Il n’est de richesse que d’hommes*
Le Maroc a longtemps survendu son capital géographique et ses atouts politiques qui ont favorisé son ouverture au commerce international. La définition des infrastructures dans lesquelles le pays a investi durant les deux dernières décennies est extensive. Ports, aéroports, autoroutes… y figurent en bonne place. Mais au-delà des routes et des ponts, de l’énergie renouvelable, le Maroc rechigne encore à investir dans sa population, véritable facteur clé de tout développement. Les investissements dans la santé, la protection sociale, l’éducation et l’emploi, qui sont les fondements du capital humain, n’ont pas reçu l’attention qu’ils méritent, ni l’ingénierie efficiente ou la méthodologie appliquée aux politiques sectorielles. Comme tout capital, le capital humain peut pourtant augmenter, sous l’effet de meilleurs services d’éducation et de santé. De nombreux rapports font le lien, chiffres à l’appui, entre investissements dans la santé et l’éducation et croissance du PIB.
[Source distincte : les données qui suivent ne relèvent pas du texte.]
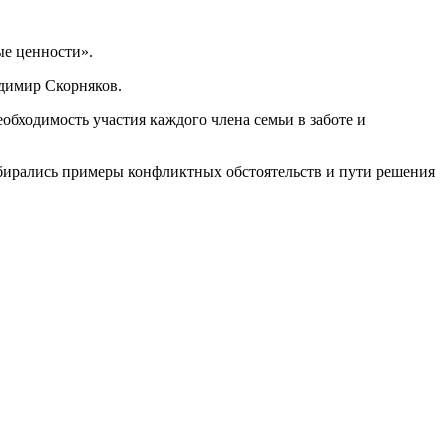
ые ценности».
димир Скорняков.
бходимость участия каждого члена семьи в заботе и
бирались примеры конфликтных обстоятельств и пути решения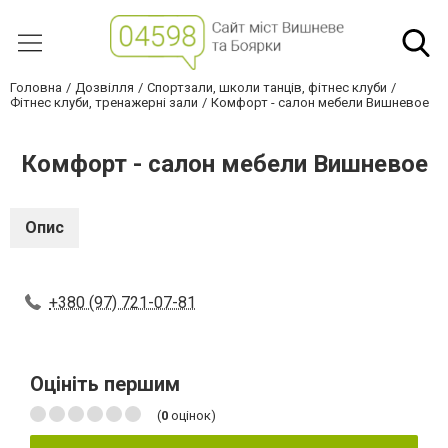
Головна
Дозвілля
Спортзали, школи танців, фітнес клуби
Фітнес клуби, тренажерні зали
Комфорт - салон мебели Вишневое
Комфорт - салон мебели Вишневое
Опис
+380 (97) 721-07-81
Оцініть першим
(
0
оцінок)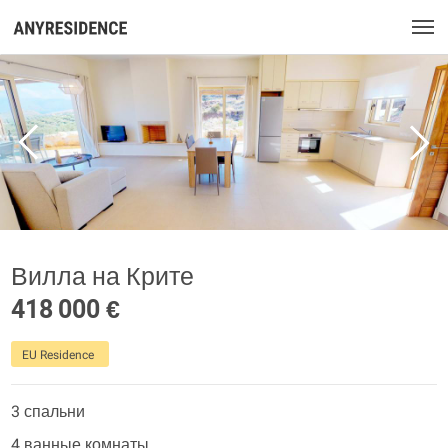
Вилла на Крите
418 000 €
EU Residence
3 спальни
4 ванные комнаты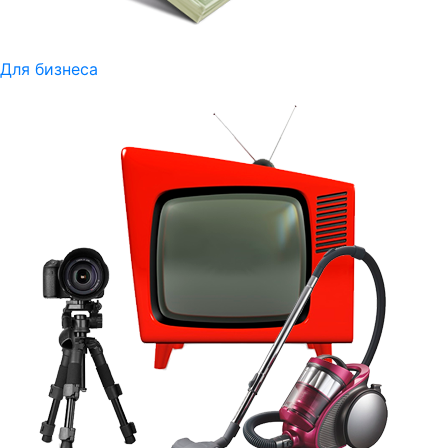
Для бизнеса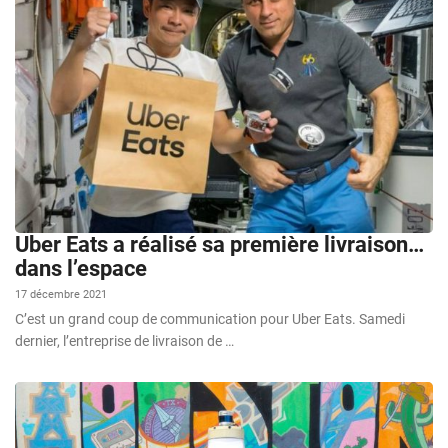
Uber Eats a réalisé sa première livraison…
dans l’espace
17 décembre 2021
C’est un grand coup de communication pour Uber Eats. Samedi
dernier, l’entreprise de livraison de …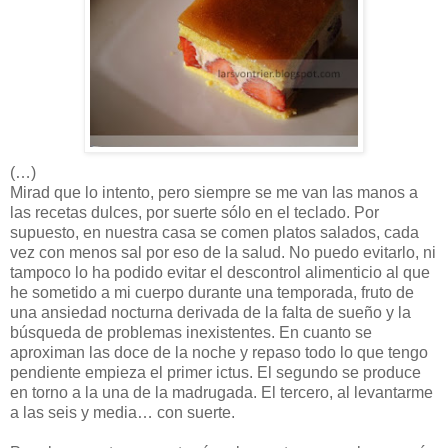
(…)
Mirad que lo intento, pero siempre se me van las manos a
las recetas dulces, por suerte sólo en el teclado. Por
supuesto, en nuestra casa se comen platos salados, cada
vez con menos sal por eso de la salud. No puedo evitarlo, ni
tampoco lo ha podido evitar el descontrol alimenticio al que
he sometido a mi cuerpo durante una temporada, fruto de
una ansiedad nocturna derivada de la falta de sueño y la
búsqueda de problemas inexistentes. En cuanto se
aproximan las doce de la noche y repaso todo lo que tengo
pendiente empieza el primer ictus. El segundo se produce
en torno a la una de la madrugada. El tercero, al levantarme
a las seis y media… con suerte.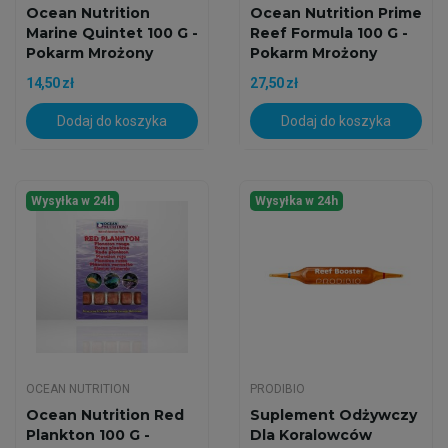
Ocean Nutrition
Ocean Nutrition Prime
Marine Quintet 100 G -
Reef Formula 100 G -
Pokarm Mrożony
Pokarm Mrożony
14,50 zł
27,50 zł
Dodaj do koszyka
Dodaj do koszyka
Wysyłka w 24h
Wysyłka w 24h
OCEAN NUTRITION
PRODIBIO
Ocean Nutrition Red
Suplement Odżywczy
Plankton 100 G -
Dla Koralowców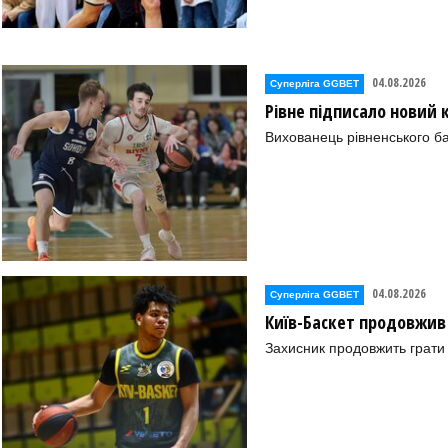
04.08.2026
Суперліга GGBET
Рівне підписало новий
Вихованець рівненського ба
04.08.2026
Суперліга GGBET
Київ-Баскет продовжив
Захисник продовжить грати 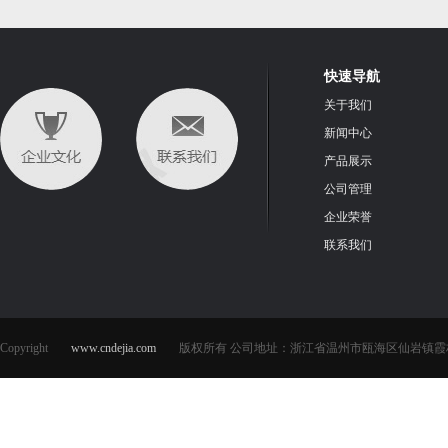
快速导航
关于我们
新闻中心
产品展示
公司管理
企业荣誉
联系我们
Copyright
www.cndejia.com
版权所有 公司地址：浙江省温州市瓯海区仙岩镇霞林工业区勤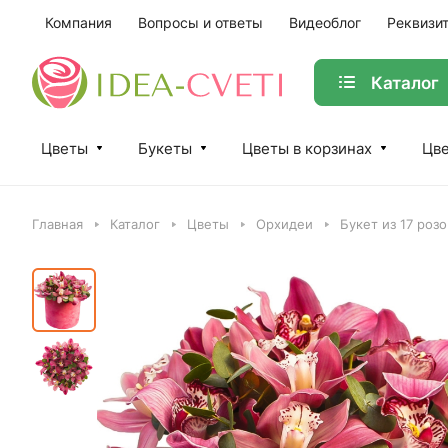
Компания
Вопросы и ответы
Видеоблог
Реквизи
Каталог
Цветы
Букеты
Цветы в корзинах
Цве
Главная
Каталог
Цветы
Орхидеи
Букет из 17 роз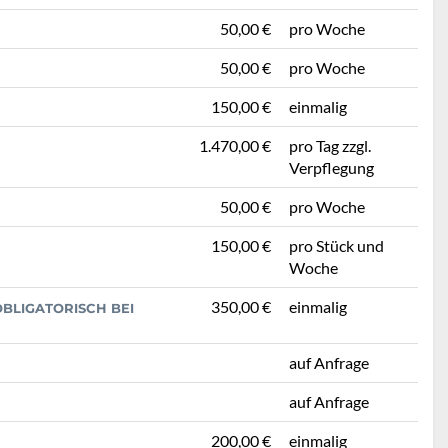
50,00 €
pro Woche
50,00 €
pro Woche
150,00 €
einmalig
1.470,00 €
pro Tag zzgl.
Verpflegung
50,00 €
pro Woche
150,00 €
pro Stück und
Woche
350,00 €
einmalig
BLIGATORISCH BEI
auf Anfrage
auf Anfrage
200,00 €
einmalig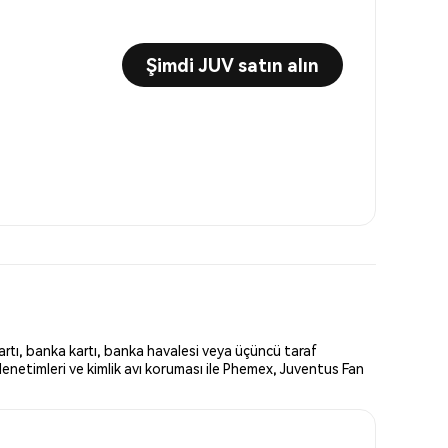
Şimdi JUV satın alın
artı, banka kartı, banka havalesi veya üçüncü taraf
denetimleri ve kimlik avı koruması ile Phemex, Juventus Fan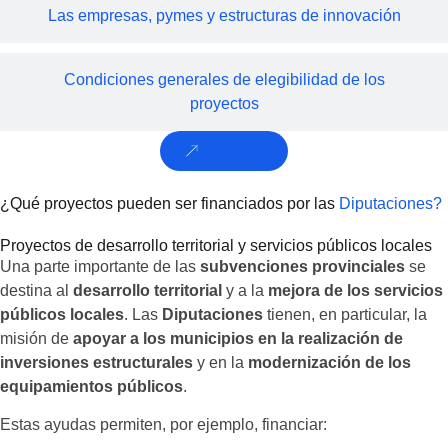
Las empresas, pymes y estructuras de innovación
Condiciones generales de elegibilidad de los
proyectos
Contacto
¿Qué proyectos pueden ser financiados por las
Diputaciones?
Proyectos de desarrollo territorial y servicios públicos locales
Una parte importante de las
subvenciones provinciales
se
destina al
desarrollo territorial
y a la
mejora de los servicios
públicos locales
. Las
Diputaciones
tienen, en particular, la
misión de
apoyar a los municipios en la realización de
inversiones estructurales
y en la
modernización de los
equipamientos públicos
.
Estas ayudas permiten, por ejemplo, financiar: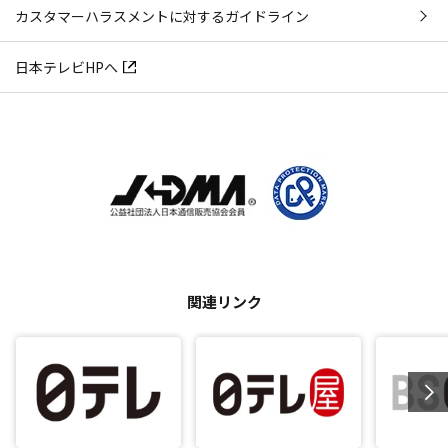
カスタマーハラスメントに対するガイドライン
日本テレビHPへ
関連リンク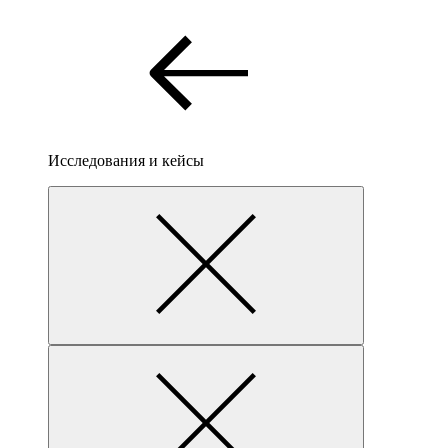
Исследования и кейсы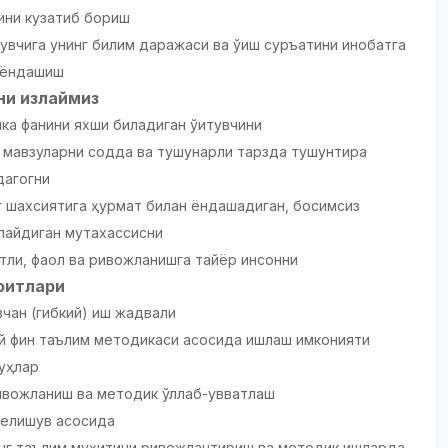
ни кузатиб бориш
қувчига унинг билим даражаси ва ўқиш суръатини инобатга
 ёндашиш
ни излаймиз
ка фанини яхши биладиган ўқитувчини
 мавзуларни содда ва тушунарли тарзда тушунтира
дагогни
нг шахсиятига ҳурмат билан ёндашадиган, босимсиз
лайдиган мутахассисни
тли, фаол ва ривожланишга тайёр инсонни
оитлари
чан (гибкий) иш жадвали
й фин таълим методикаси асосида ишлаш имконияти
руҳлар
вожланиш ва методик қўллаб-қувватлаш
елишув асосида
нг таълим муҳитини ривожлантириш ва методик ишларда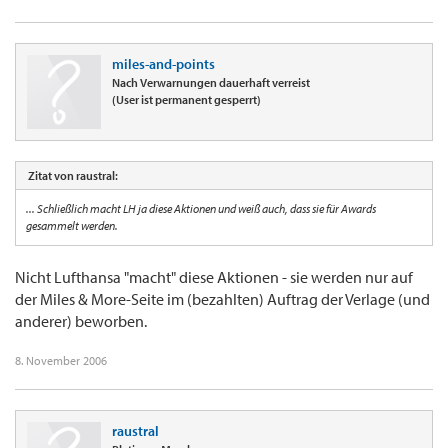
miles-and-points
Nach Verwarnungen dauerhaft verreist
(User ist permanent gesperrt)
Zitat von raustral:
... Schließlich macht LH ja diese Aktionen und weiß auch, dass sie für Awards
gesammelt werden.
Nicht Lufthansa "macht" diese Aktionen - sie werden nur auf
der Miles & More-Seite im (bezahlten) Auftrag der Verlage (und
anderer) beworben.
8. November 2006
raustral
Il n’est cependant pas exagéré de dire que la protection sociale a réalisé quelques satisfecits. Le Maroc vient de franchir une nouvelle étape en matière de cohésion sociale avec la généralisation de la protection sociale, actée en avril dernier par le Roi Mohammed VI. L’exécution de ce grand chantier se fera par étape avec, dès 2022, l’élargissement de l’Assurance maladie obligatoire à 22 millions nouveaux bénéficiaires, puis la généralisation des allocations familiales et, dès 2025 l’élargissement de l’assiette des adhérents aux régimes de retraite. Une gageüre qui mérite tout de même d’être soutenue vu que la Banque mondiale et l’OMS affirment que la Couverture Sanitaire Universelle (CSU) permet à elle seule la réalisation des 17 Objectifs du Développement Durable de l’ONU.
Par contre, le Maroc souffre (encore) depuis plusieurs années déjà du statut de dernier de la classe en matière d’éducation, avec d’importantes lacunes au chapitre des compétences. L’insuccès de la réforme de l’éducation depuis l’adoption de la charte de l’éducation en 2000 a fait l’objet de beaucoup de rapports alarmants. La transformation digitale, qui a donné naissance à de nouveaux outils et de nouveaux métiers, est venue compliquer la donne. Comment dès lors se préparer aux nouveaux métiers qui seront créés dans les prochaines décennies alors que l’enseignement marocain est incapable de suivre les tendances actuelles? Dans un monde en transition, l’éducation est pourtant devenue essentielle dans la lutte contre la pauvreté et les inégalités. Comme l’indique l’OCDE, la qualité de l’enseignement peut être «une variable prédictive très probante de la prospérité économique des Nations». C’est dire l’urgence aujourd’hui d’une «renaissance éducative», inclusive et pas excluante. L’importance accordée à l’éducation est aussi justifiée par la nécessité de répondre aux fortes attentes des citoyens marocains consultés dans le cadre du Nouveau modèle de développement et qui ont placé l’éducation et la santé de qualité parmi leurs grandes priorités. «L’Education n’est pas une priorité, c’est La priorité», disait à juste titre Mehdi Ben Barka. Si le Maroc ne part pas de ce postulat (classique), il ne parviendra jamais à tirer le plus grand dividende économique de cette richesse immatérielle.